The bioactivity data is preprocessed and filtered by converting the datatype of standard value from object to float, deleting entries with missing values, keeping only entries with standard units (nanomolar), deleting duplicate molecules, resetting the data frame index, and renaming the columns. The molecular structures are linked to respective bioactivity ChEMBL IDs. Thus, the compound data are also preprocessed and filtered by removing entries with missing entries, deleting duplicate molecules, and getting molecules with canonical SMILES.68 Then, the values of interest found in bioactivities_df and compounds_df data frames are merged in the data frame output_df based on the ChEMBL IDs of compounds.
The Lipinski rule of five77,78 and PAINS filtering26 were applied to the EGFR dataset (in output_df data frame) for compliancy as already implemented in RDKit.60,62 The number of compounds with and without PAINS was obtained. Then, an external list provided by Brenk et al.25 was used to further filter the EGFR dataset to get the substructure matches and search the filtered data frame for these matches with the unwanted substructures. Then, the structural alert list found here was applied to filter the EGFR dataset. The underlying SMARTS patterns79 in these fragments were used to highlight the substructures within the filtered molecules using RDKit.60,62
From the multitask classifier function from the DeepChem library,60 12 tasks and 1024 features using the ECFP fingerprint were classified to create a multitask classification model that had the best loss function after 200 to 300 epochs as part of the hyperparameter optimization. The featurizers MACCS,80 MAT,60 PubChem,60 and TokenizerSmiles81 were tested as part of the hyperparameter optimization but all results were like those found by the ECFP featurizer so that only this last one is presented here. Table 1 presents the results regarding the metrics obtained in the model validation and testing. It is noted that the data are reasonably promising because the accuracies of the model validation and testing are in the range of 0.71–0.77 in both Clintox and Sider datasets. This means that the model is considerably accurate and coherent for the two test datasets, not showing significant overfitting or underfitting.
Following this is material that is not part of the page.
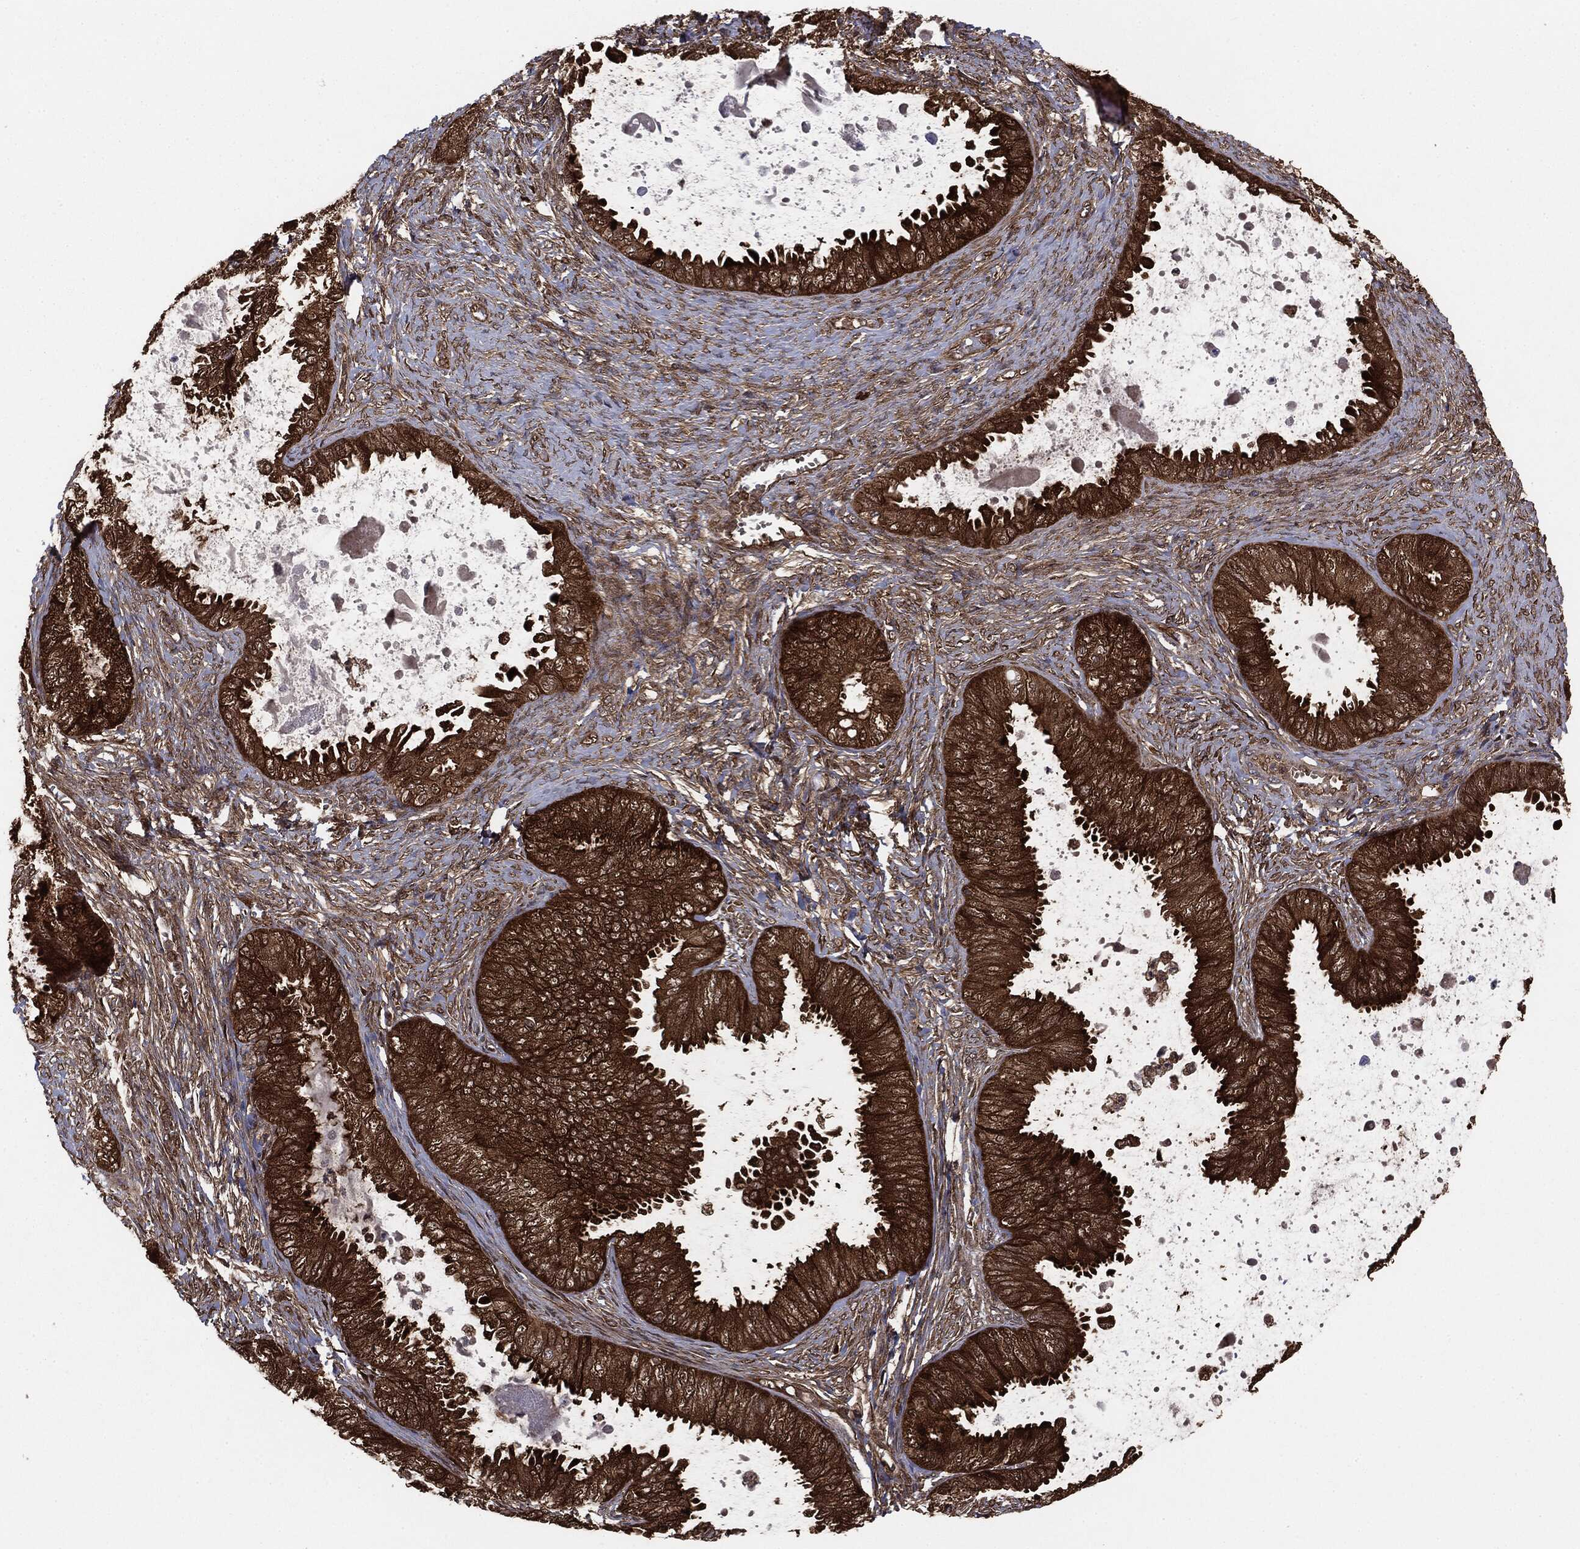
{"staining": {"intensity": "strong", "quantity": ">75%", "location": "cytoplasmic/membranous"}, "tissue": "ovarian cancer", "cell_type": "Tumor cells", "image_type": "cancer", "snomed": [{"axis": "morphology", "description": "Carcinoma, endometroid"}, {"axis": "topography", "description": "Ovary"}], "caption": "Endometroid carcinoma (ovarian) stained with a brown dye demonstrates strong cytoplasmic/membranous positive staining in approximately >75% of tumor cells.", "gene": "NME1", "patient": {"sex": "female", "age": 70}}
Dataset | Run | Validation set | Testing set |
---|---|---|---|
Clintox | #1 | 0.719 | 0.750 |
#2 | 0.746 | 0.765 | |
#3 | 0.735 | 0.761 | |
Sider | #1 | 0.731 | 0.721 |
#2 | 0.731 | 0.731 | |
#3 | 0.730 | 0.727 |
Using the LIME explainer module, it is important to mention that all the values of kernel width tested to explain the trained model did not yield unstable results. It was also verified that the fragments produced in the explanation are mostly similar for the different kernel values tested. Therefore, we decided to use the default value suggested by LIME developers.52 Another important attempt to use only meaningful results in the explanation is the elimination of unimportant fragments. For the sake of conciseness, we decided to eliminate some unimportant fragments with small or negative weights by using the average of all weights. We also attempted to use only the maximum weight or the maximum and minimum weights, but the fragments generated in both attempts were one third of those produced by using the average of weights. Mathematically, the elimination of fragments with negative or small weights seems to be incorrect because we are eliminating fragments in the model that may cause the toxic behavior in a molecule to vanish. So, it makes sense to only look at the maximum and minimum weights mathematically. But chemically speaking, the fragment with minimum weight (non-toxic fragment) does not make the behavior of a fragment with maximum weight (toxic fragment) vanish. At the end, what matters for the behavior in a molecule is the toxic fragment that justifies the use of this cutoff.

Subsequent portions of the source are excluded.